§ WHAT YOU HAVE TO DO
I would like you to transcribe all of the data exactly.

Collected data
________________________

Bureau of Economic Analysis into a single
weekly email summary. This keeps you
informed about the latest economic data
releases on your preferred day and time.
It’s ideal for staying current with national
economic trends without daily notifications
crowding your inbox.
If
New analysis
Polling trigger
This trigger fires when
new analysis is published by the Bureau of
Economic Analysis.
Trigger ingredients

________________________

§ YOUR RESPONSE
Bureau of Economic Analysis into a single
weekly email summary. This keeps you
informed about the latest economic data
releases on your preferred day and time.
It’s ideal for staying current with national
economic trends without daily notifications
crowding your inbox.
If
New analysis
Polling trigger
This trigger fires when
new analysis is published by the Bureau of
Economic Analysis.
Trigger ingredients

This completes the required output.